**WHAT THIS TASK INVOLVES**
Please transcribe the data exactly as shown, skipping the images.

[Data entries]
== Segment start ==
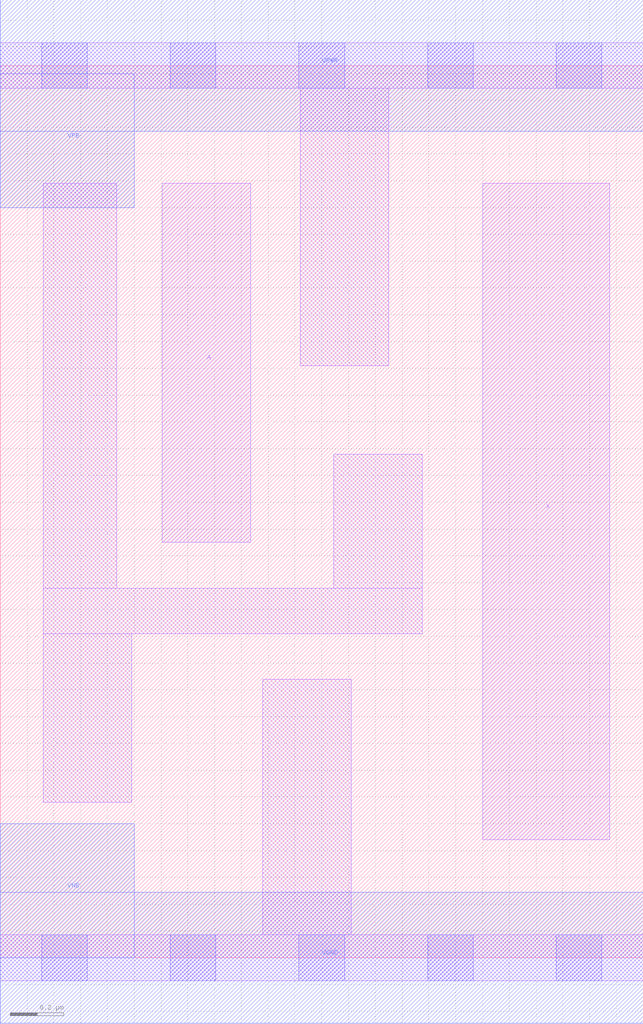
<source format=lef>
# Copyright 2020 The SkyWater PDK Authors
#
# Licensed under the Apache License, Version 2.0 (the "License");
# you may not use this file except in compliance with the License.
# You may obtain a copy of the License at
#
#     https://www.apache.org/licenses/LICENSE-2.0
#
# Unless required by applicable law or agreed to in writing, software
# distributed under the License is distributed on an "AS IS" BASIS,
# WITHOUT WARRANTIES OR CONDITIONS OF ANY KIND, either express or implied.
# See the License for the specific language governing permissions and
# limitations under the License.
#
# SPDX-License-Identifier: Apache-2.0

VERSION 5.5 ;
NAMESCASESENSITIVE ON ;
BUSBITCHARS "[]" ;
DIVIDERCHAR "/" ;
MACRO sky130_fd_sc_lp__buflp_0
  CLASS CORE ;
  SOURCE USER ;
  ORIGIN  0.000000  0.000000 ;
  SIZE  2.400000 BY  3.330000 ;
  SYMMETRY X Y R90 ;
  SITE unit ;
  PIN A
    ANTENNAGATEAREA  0.252000 ;
    DIRECTION INPUT ;
    USE SIGNAL ;
    PORT
      LAYER li1 ;
        RECT 0.605000 1.550000 0.935000 2.890000 ;
    END
  END A
  PIN X
    ANTENNADIFFAREA  0.302100 ;
    DIRECTION OUTPUT ;
    USE SIGNAL ;
    PORT
      LAYER li1 ;
        RECT 1.800000 0.440000 2.275000 2.890000 ;
    END
  END X
  PIN VGND
    DIRECTION INOUT ;
    USE GROUND ;
    PORT
      LAYER met1 ;
        RECT 0.000000 -0.245000 2.400000 0.245000 ;
    END
  END VGND
  PIN VNB
    DIRECTION INOUT ;
    USE GROUND ;
    PORT
    END
  END VNB
  PIN VPB
    DIRECTION INOUT ;
    USE POWER ;
    PORT
    END
  END VPB
  PIN VNB
    DIRECTION INOUT ;
    USE GROUND ;
    PORT
      LAYER met1 ;
        RECT 0.000000 0.000000 0.500000 0.500000 ;
    END
  END VNB
  PIN VPB
    DIRECTION INOUT ;
    USE POWER ;
    PORT
      LAYER met1 ;
        RECT 0.000000 2.800000 0.500000 3.300000 ;
    END
  END VPB
  PIN VPWR
    DIRECTION INOUT ;
    USE POWER ;
    PORT
      LAYER met1 ;
        RECT 0.000000 3.085000 2.400000 3.575000 ;
    END
  END VPWR
  OBS
    LAYER li1 ;
      RECT 0.000000 -0.085000 2.400000 0.085000 ;
      RECT 0.000000  3.245000 2.400000 3.415000 ;
      RECT 0.160000  0.580000 0.490000 1.210000 ;
      RECT 0.160000  1.210000 1.575000 1.380000 ;
      RECT 0.160000  1.380000 0.435000 2.890000 ;
      RECT 0.980000  0.085000 1.310000 1.040000 ;
      RECT 1.120000  2.210000 1.450000 3.245000 ;
      RECT 1.245000  1.380000 1.575000 1.880000 ;
    LAYER mcon ;
      RECT 0.155000 -0.085000 0.325000 0.085000 ;
      RECT 0.155000  3.245000 0.325000 3.415000 ;
      RECT 0.635000 -0.085000 0.805000 0.085000 ;
      RECT 0.635000  3.245000 0.805000 3.415000 ;
      RECT 1.115000 -0.085000 1.285000 0.085000 ;
      RECT 1.115000  3.245000 1.285000 3.415000 ;
      RECT 1.595000 -0.085000 1.765000 0.085000 ;
      RECT 1.595000  3.245000 1.765000 3.415000 ;
      RECT 2.075000 -0.085000 2.245000 0.085000 ;
      RECT 2.075000  3.245000 2.245000 3.415000 ;
  END
END sky130_fd_sc_lp__buflp_0
END LIBRARY

</source>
== Segment end ==
**TASK RESPONSE**
<source format=lef>
# Copyright 2020 The SkyWater PDK Authors
#
# Licensed under the Apache License, Version 2.0 (the "License");
# you may not use this file except in compliance with the License.
# You may obtain a copy of the License at
#
#     https://www.apache.org/licenses/LICENSE-2.0
#
# Unless required by applicable law or agreed to in writing, software
# distributed under the License is distributed on an "AS IS" BASIS,
# WITHOUT WARRANTIES OR CONDITIONS OF ANY KIND, either express or implied.
# See the License for the specific language governing permissions and
# limitations under the License.
#
# SPDX-License-Identifier: Apache-2.0

VERSION 5.5 ;
NAMESCASESENSITIVE ON ;
BUSBITCHARS "[]" ;
DIVIDERCHAR "/" ;
MACRO sky130_fd_sc_lp__buflp_0
  CLASS CORE ;
  SOURCE USER ;
  ORIGIN  0.000000  0.000000 ;
  SIZE  2.400000 BY  3.330000 ;
  SYMMETRY X Y R90 ;
  SITE unit ;
  PIN A
    ANTENNAGATEAREA  0.252000 ;
    DIRECTION INPUT ;
    USE SIGNAL ;
    PORT
      LAYER li1 ;
        RECT 0.605000 1.550000 0.935000 2.890000 ;
    END
  END A
  PIN X
    ANTENNADIFFAREA  0.302100 ;
    DIRECTION OUTPUT ;
    USE SIGNAL ;
    PORT
      LAYER li1 ;
        RECT 1.800000 0.440000 2.275000 2.890000 ;
    END
  END X
  PIN VGND
    DIRECTION INOUT ;
    USE GROUND ;
    PORT
      LAYER met1 ;
        RECT 0.000000 -0.245000 2.400000 0.245000 ;
    END
  END VGND
  PIN VNB
    DIRECTION INOUT ;
    USE GROUND ;
    PORT
    END
  END VNB
  PIN VPB
    DIRECTION INOUT ;
    USE POWER ;
    PORT
    END
  END VPB
  PIN VNB
    DIRECTION INOUT ;
    USE GROUND ;
    PORT
      LAYER met1 ;
        RECT 0.000000 0.000000 0.500000 0.500000 ;
    END
  END VNB
  PIN VPB
    DIRECTION INOUT ;
    USE POWER ;
    PORT
      LAYER met1 ;
        RECT 0.000000 2.800000 0.500000 3.300000 ;
    END
  END VPB
  PIN VPWR
    DIRECTION INOUT ;
    USE POWER ;
    PORT
      LAYER met1 ;
        RECT 0.000000 3.085000 2.400000 3.575000 ;
    END
  END VPWR
  OBS
    LAYER li1 ;
      RECT 0.000000 -0.085000 2.400000 0.085000 ;
      RECT 0.000000  3.245000 2.400000 3.415000 ;
      RECT 0.160000  0.580000 0.490000 1.210000 ;
      RECT 0.160000  1.210000 1.575000 1.380000 ;
      RECT 0.160000  1.380000 0.435000 2.890000 ;
      RECT 0.980000  0.085000 1.310000 1.040000 ;
      RECT 1.120000  2.210000 1.450000 3.245000 ;
      RECT 1.245000  1.380000 1.575000 1.880000 ;
    LAYER mcon ;
      RECT 0.155000 -0.085000 0.325000 0.085000 ;
      RECT 0.155000  3.245000 0.325000 3.415000 ;
      RECT 0.635000 -0.085000 0.805000 0.085000 ;
      RECT 0.635000  3.245000 0.805000 3.415000 ;
      RECT 1.115000 -0.085000 1.285000 0.085000 ;
      RECT 1.115000  3.245000 1.285000 3.415000 ;
      RECT 1.595000 -0.085000 1.765000 0.085000 ;
      RECT 1.595000  3.245000 1.765000 3.415000 ;
      RECT 2.075000 -0.085000 2.245000 0.085000 ;
      RECT 2.075000  3.245000 2.245000 3.415000 ;
  END
END sky130_fd_sc_lp__buflp_0
END LIBRARY

</source>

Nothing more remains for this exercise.